[Start of section]

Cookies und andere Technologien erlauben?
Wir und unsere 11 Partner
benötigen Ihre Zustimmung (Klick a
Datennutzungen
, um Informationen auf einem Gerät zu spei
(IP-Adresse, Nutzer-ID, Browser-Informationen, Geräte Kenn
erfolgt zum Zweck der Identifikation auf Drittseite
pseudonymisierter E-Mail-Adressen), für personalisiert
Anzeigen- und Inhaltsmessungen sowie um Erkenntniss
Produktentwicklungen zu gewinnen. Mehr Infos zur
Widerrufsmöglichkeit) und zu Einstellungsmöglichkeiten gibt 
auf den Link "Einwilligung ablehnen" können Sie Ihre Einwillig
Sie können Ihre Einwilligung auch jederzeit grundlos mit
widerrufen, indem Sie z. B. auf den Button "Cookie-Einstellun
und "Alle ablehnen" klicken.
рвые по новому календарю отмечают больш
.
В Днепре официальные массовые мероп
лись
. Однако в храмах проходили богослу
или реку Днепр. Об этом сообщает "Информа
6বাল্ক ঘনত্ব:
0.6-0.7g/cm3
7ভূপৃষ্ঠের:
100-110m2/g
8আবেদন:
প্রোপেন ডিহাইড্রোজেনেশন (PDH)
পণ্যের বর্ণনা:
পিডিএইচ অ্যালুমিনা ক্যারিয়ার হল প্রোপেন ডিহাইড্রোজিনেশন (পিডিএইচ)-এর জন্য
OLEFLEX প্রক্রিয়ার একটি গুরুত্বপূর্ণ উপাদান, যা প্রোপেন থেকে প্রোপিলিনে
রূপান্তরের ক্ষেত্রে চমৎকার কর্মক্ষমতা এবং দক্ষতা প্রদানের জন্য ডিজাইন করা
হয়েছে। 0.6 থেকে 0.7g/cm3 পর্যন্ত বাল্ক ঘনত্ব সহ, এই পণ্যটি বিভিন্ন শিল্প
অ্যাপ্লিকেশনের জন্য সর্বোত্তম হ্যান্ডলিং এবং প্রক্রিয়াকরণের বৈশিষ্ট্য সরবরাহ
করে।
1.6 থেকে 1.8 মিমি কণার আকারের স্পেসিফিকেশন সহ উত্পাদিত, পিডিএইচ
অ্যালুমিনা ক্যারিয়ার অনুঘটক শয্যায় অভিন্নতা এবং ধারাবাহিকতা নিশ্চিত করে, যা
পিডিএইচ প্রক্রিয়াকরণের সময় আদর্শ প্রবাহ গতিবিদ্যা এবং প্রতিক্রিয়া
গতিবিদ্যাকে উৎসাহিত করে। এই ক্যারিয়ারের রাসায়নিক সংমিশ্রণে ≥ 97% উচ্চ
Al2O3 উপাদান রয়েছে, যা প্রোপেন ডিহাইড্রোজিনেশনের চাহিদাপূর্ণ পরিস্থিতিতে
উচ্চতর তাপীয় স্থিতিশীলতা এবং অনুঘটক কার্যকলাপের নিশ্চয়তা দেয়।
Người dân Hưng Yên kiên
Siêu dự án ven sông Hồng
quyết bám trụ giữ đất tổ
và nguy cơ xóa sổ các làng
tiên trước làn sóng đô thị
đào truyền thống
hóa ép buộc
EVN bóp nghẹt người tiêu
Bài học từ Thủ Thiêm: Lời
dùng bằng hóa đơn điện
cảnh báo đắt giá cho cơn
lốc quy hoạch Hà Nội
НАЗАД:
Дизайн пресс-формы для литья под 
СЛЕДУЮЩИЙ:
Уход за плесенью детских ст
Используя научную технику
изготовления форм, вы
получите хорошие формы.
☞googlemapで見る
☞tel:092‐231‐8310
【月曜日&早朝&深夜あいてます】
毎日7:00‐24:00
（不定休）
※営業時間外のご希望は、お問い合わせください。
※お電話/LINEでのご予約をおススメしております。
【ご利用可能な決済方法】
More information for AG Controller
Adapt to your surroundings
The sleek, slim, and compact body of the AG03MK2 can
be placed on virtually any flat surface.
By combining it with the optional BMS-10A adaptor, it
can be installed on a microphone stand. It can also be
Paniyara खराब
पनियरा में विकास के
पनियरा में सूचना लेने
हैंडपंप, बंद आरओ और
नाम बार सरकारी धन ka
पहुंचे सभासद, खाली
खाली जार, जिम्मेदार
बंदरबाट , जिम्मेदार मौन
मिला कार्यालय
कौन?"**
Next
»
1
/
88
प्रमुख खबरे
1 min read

[End of section]
[Start of section]

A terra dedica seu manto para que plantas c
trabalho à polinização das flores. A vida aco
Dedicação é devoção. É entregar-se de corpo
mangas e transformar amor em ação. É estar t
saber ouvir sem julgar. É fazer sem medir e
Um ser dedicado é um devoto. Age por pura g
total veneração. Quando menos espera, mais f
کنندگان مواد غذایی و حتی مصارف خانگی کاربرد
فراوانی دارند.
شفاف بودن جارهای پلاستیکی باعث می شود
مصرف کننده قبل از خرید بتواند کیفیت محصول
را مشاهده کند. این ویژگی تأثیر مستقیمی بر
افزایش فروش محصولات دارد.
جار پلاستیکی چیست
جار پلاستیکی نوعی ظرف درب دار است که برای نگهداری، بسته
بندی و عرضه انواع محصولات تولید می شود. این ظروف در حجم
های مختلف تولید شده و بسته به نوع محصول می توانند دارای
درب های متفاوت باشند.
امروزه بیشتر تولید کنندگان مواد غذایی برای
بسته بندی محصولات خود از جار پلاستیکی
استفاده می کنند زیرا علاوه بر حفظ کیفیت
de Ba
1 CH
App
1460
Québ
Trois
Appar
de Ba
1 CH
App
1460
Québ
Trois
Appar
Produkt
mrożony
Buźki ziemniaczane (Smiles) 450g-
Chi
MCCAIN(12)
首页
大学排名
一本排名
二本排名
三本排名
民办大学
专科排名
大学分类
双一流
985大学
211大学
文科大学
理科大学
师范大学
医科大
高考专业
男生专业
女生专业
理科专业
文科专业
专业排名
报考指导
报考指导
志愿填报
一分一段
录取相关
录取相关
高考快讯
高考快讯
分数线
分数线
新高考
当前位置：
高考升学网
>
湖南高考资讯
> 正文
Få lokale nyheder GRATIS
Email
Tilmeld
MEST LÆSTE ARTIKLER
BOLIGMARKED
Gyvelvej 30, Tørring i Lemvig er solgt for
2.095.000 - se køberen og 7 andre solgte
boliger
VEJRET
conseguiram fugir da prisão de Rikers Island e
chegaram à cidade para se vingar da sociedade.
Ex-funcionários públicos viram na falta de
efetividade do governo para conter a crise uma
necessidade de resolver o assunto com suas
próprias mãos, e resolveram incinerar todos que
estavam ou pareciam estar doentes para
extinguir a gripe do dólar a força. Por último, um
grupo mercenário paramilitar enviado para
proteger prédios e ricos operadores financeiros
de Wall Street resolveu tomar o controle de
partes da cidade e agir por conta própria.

[End of section]

▶ Work instructions
Copy all lines from the material that contain "بسته".

▶ Task answer
جار پلاستیکی نوعی ظرف درب دار است که برای نگهداری، بسته
های مختلف تولید شده و بسته به نوع محصول می توانند دارای
بسته بندی محصولات خود از جار پلاستیکی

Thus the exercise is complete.